The present invention is concerned with the characterization of epitaxial layers. The present invention is particularly useful in characterizing epitaxial layers of semiconductor alloys such as mercury cadmium telluride, lead tin telluride, indium arsenide antimonide, gallium arsenide phosphide, and others.
For the purposes of simplicity, the present invention will be described with reference to a particular semiconductor alloy: mercury cadmium telluride. The common chemical notation for mercury cadmium telluride, (Hg,Cd)Te, or Hg.sub.1-x Cd.sub.x Te, will be used.
Mercury cadmium telluride is an intrinsic photodetector material which consists of a mixture of cadmium telluride, a widegap semiconductor (E.sub.g = 1.6ev), with mercury telluride, which is a semimetal having a "negative energy gap" of about 0.3ev. The energy gap of the alloy varies linearly with x, the mole fraction of cadmium telluride in the alloy. By properly selecting "x", it is possible to obtain mercury cadmium telluride detector material having a peak response over a wide range of infrared wavelengths.
(Hg,Cd)Te is of particular importance as a detector material for the important 8 to 14 micron atmospheric transmission "window". Extrinsic photoconductor detectors, notably mercury doped germanium, have been available with high performance in the 8 to 14 micron wavelength interval.
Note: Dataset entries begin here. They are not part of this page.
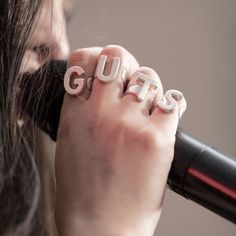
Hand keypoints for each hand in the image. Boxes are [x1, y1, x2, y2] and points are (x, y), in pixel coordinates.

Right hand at [55, 45, 186, 235]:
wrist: (100, 227)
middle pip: (117, 57)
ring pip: (148, 77)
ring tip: (145, 105)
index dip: (93, 58)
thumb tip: (93, 92)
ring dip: (147, 87)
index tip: (101, 64)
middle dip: (123, 63)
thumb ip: (81, 113)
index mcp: (76, 114)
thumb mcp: (70, 145)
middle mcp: (101, 112)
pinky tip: (162, 116)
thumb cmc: (84, 193)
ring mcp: (130, 123)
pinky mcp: (158, 137)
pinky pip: (171, 102)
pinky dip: (169, 105)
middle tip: (127, 77)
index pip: (82, 62)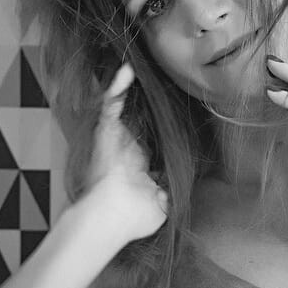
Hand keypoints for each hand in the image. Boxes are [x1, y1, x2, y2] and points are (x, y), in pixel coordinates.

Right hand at [69, 62, 168, 244]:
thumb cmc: (134, 218)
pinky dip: (118, 87)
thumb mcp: (161, 205)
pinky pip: (111, 104)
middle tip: (157, 84)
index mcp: (138, 167)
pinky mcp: (106, 132)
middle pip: (135, 120)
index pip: (148, 143)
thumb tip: (181, 182)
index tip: (172, 115)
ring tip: (136, 69)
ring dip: (127, 89)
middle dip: (142, 102)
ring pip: (121, 107)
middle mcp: (125, 150)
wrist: (112, 217)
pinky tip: (128, 70)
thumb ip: (169, 191)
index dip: (158, 130)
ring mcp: (115, 140)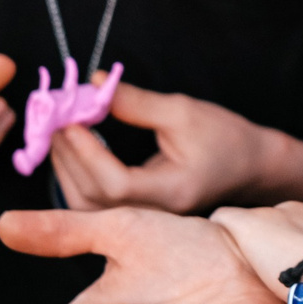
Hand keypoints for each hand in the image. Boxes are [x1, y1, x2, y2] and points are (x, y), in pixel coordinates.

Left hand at [49, 85, 272, 213]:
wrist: (249, 166)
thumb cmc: (224, 137)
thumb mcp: (183, 111)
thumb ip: (136, 102)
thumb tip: (94, 82)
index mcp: (172, 191)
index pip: (115, 184)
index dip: (87, 153)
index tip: (71, 120)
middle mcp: (155, 215)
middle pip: (94, 199)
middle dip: (67, 157)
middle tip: (53, 119)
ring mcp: (145, 220)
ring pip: (88, 207)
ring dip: (66, 169)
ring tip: (59, 132)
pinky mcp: (137, 215)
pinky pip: (95, 204)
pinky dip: (76, 177)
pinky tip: (72, 150)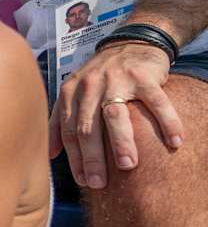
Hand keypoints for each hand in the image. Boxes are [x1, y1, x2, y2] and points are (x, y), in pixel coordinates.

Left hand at [50, 41, 182, 187]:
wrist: (129, 44)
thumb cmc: (99, 77)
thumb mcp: (73, 93)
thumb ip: (58, 122)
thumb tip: (51, 155)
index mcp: (71, 94)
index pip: (70, 131)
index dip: (75, 158)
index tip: (83, 181)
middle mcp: (90, 86)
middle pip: (89, 127)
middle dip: (93, 157)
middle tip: (99, 182)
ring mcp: (117, 80)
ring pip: (116, 115)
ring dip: (121, 142)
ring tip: (127, 166)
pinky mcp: (144, 76)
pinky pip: (156, 102)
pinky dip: (167, 122)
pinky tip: (175, 142)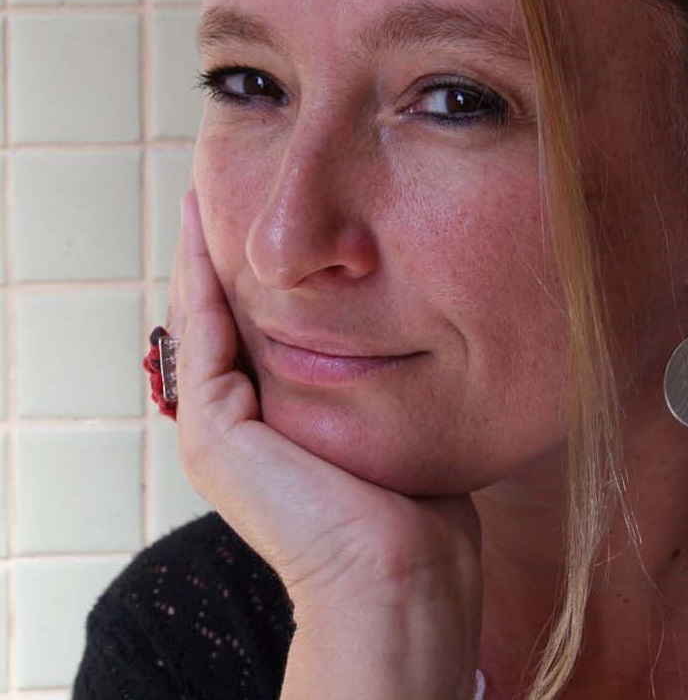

These extrinsic photoconductors, however, require very low operating temperatures (below 30.degree. K). (Hg,Cd)Te intrinsic photodetectors having a spectral cutoff of 14 microns, on the other hand, are capable of high performance at 77.degree. K.
At the present time, most (Hg,Cd)Te is produced by bulk growth techniques such as the technique described by P. W. Kruse et al. in U.S. Pat. No. 3,723,190. High quality (Hg,Cd)Te crystals are produced by this bulk growth technique.
Epitaxial growth techniques offer a number of potential advantages over bulk growth techniques. An epitaxial layer is a smooth continuous film grown on a substrate, such that the film crystal structure corresponds to and is determined by that of the substrate. The desired epitaxial layer is single crystal with uniform thickness and electrical property. The substrate has a different composition or electrical properties from that of the epitaxial layer.
A number of epitaxial growth techniques have been investigated in an attempt to grow (Hg,Cd)Te layers. Vapor phase epitaxial growth processes which have been studied are described in a number of patents including R. Ruehrwein (U.S. Pat. No. 3,496,024), G. Manley et al. (U.S. Pat. No. 3,619,282), D. Carpenter et al. (U.S. Pat. No. 3,619,283), R. Lee et al. (U.S. Pat. No. 3,642,529), and R. Hager et al. (U.S. Pat. No. 3,725,135).
Another epitaxial growth technique which has been investigated is liquid phase epitaxy ("LPE"). This technique is described in R. Maciolek et al. (U.S. Pat. No. 3,902,924). Liquid phase epitaxial growth offers a number of advantages over both vapor phase epitaxial growth and bulk growth of (Hg,Cd)Te.
One characteristic of epitaxial film grown by both vapor phase epitaxy and liquid phase epitaxy is a tendency to exhibit a compositional gradient along the crystal growth direction. This is particularly true when CdTe is used as the substrate material. Examples of compositional profiles through the thickness of epitaxially grown films are shown in FIGS. 3, 5, 6 and 9 of the previously mentioned Hager et al. patent (U.S. Pat. No. 3,725,135) and in FIGS. 4a-4e of the previously mentioned Maciolek et al. patent (U.S. Pat. No. 3,902,924). The device formed by epitaxial growth may be considered, therefore, to have three regions: the substrate, a graded composition or graded bandgap region, and the epitaxial layer of desired composition.